- PROBLEM REQUIREMENTS:
In the listing below, locate the line containing "Honors Mel Major Along the Way" and the line containing "Your commerce-obsessed AI assistant.". Output both of them and every line between, exactly as written, and nothing more.

- TASK MATERIAL:
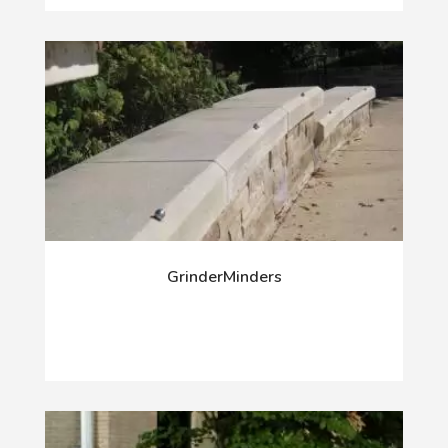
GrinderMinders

---

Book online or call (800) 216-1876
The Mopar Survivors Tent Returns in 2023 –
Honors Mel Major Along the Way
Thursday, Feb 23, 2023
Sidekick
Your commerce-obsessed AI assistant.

- RESPONSE:
Honors Mel Major Along the Way
Thursday, Feb 23, 2023
Sidekick
Your commerce-obsessed AI assistant.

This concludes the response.